Pick up the newsgroup post on the blocking lock-less queue after its last line and keep writing it.

**** TEXT SECTION

From: Chris Thomasson on

"Pops" <dude(a)nospamnospamnospam.com> wrote in message
news:%23tndYNsJIHA.4712(a)TK2MSFTNGP04.phx.gbl...
> Ben (C++ MVP) recommended using the Interlocked Singly Linked Lists API:
>
> http://msdn2.microsoft.com/en-us/library/ms686962.aspx
>
> as a more efficient synchronization method for a recent thread discussion
> in regards to a FIFO queue design.
>
> If Ben is reading or if anyone else is familiar with this API, I have a
> few questions:
>
> First, based on what I see, this is for LIFO designs (i.e., stacks)? Not
> FIFO. Am I missing something? I only see Push/Pop functions, no
> head/tail functions.
>
> Seconds, can you tell how it works with IPC, can it work for IPC?

FWIW, if you want to create a blocking lock-less queue (e.g., consumer waits
while queue is empty), well here is an algorithm I invented a while back:

http://groups.google.de/group/comp.programming.threads/msg/632b6bdc2a137459


__________________________________________________

< pseudo-code >


typedef struct node_
{
struct node_ *next;
const void *state;



} node_t;


typedef struct stack_anchor_
{
node_t *front;
unsigned __int32 state;


} volatile stack_anchor_t;


typedef struct stack_
{
stack_anchor_t anchor;
HANDLE waitset;


} stack_t;


/* returns non-zero and updates comprand on failure */
extern int dwcas( volatile void *dest, void *cmp, const void *xchg );

void push( stack_t *_this, node_t *node )

********
**** ENTRIES SHOWN

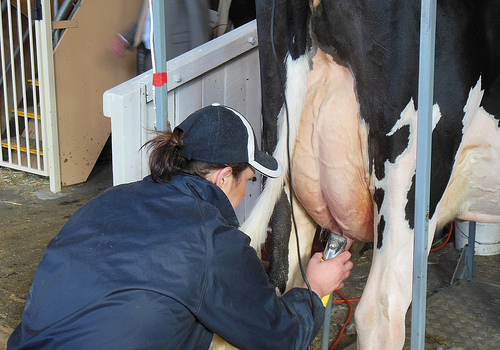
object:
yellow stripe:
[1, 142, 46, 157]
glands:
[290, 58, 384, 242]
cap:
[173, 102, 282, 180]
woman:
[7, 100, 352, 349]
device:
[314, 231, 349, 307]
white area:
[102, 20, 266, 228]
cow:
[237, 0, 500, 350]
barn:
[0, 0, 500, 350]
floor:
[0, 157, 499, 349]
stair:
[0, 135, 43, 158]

********
**** ENTRIES SHOWN

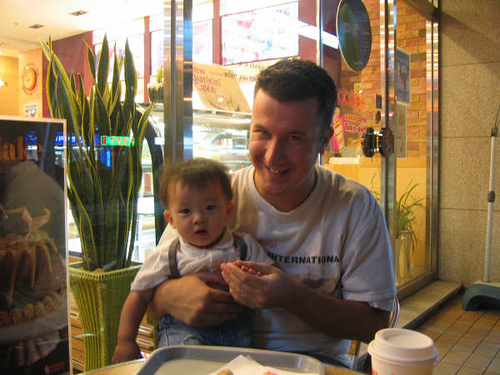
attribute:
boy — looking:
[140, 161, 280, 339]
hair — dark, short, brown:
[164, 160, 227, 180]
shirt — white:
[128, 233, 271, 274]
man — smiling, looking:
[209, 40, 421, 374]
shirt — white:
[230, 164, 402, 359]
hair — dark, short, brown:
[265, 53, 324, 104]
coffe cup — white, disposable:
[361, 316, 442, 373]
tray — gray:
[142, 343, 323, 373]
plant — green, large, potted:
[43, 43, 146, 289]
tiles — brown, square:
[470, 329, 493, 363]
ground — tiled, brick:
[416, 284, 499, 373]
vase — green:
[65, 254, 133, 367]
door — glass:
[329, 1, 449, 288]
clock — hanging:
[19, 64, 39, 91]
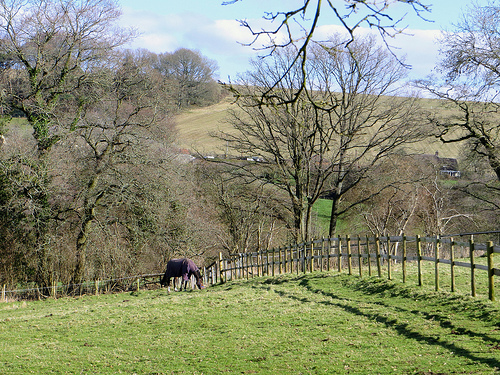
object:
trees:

********

OUTPUT BELOW ->
{
stack_anchor_t xchg, cmp;


xchg.front = node;
cmp = _this->anchor;


do
{
node->next = cmp.front;


if ( cmp.state & 0x0000FFFF )
{
xchg.state = cmp.state - 1; /* waiters */
}


else { xchg.state = cmp.state; }


} while ( dwcas( &_this->anchor, &cmp, &xchg ) );


if ( cmp.state & 0x0000FFFF )
{
/* wake one */
if ( ! ReleaseSemaphore
( _this->waitset,
1,
0 ) )
{
assert( 0 ); abort();
}
}



}


node_t* pop( stack_t *_this )
{
stack_anchor_t xchg, cmp = _this->anchor;

for ( ;; )
{
if ( cmp.front ) /* condition predicate */
{
xchg.front = cmp.front->next; /* hazard */
xchg.state = cmp.state + 0x10000; /* aba */
}


else /* stack is empty */
{
xchg.front = cmp.front;
xchg.state = cmp.state + 1; /* waiters */
}


if ( ! dwcas( &_this->anchor, &cmp, &xchg ) )
{
if ( cmp.front ) { break; }


if ( WaitForSingleObject
( _this->waitset,
INFINITE ) != WAIT_OBJECT_0 )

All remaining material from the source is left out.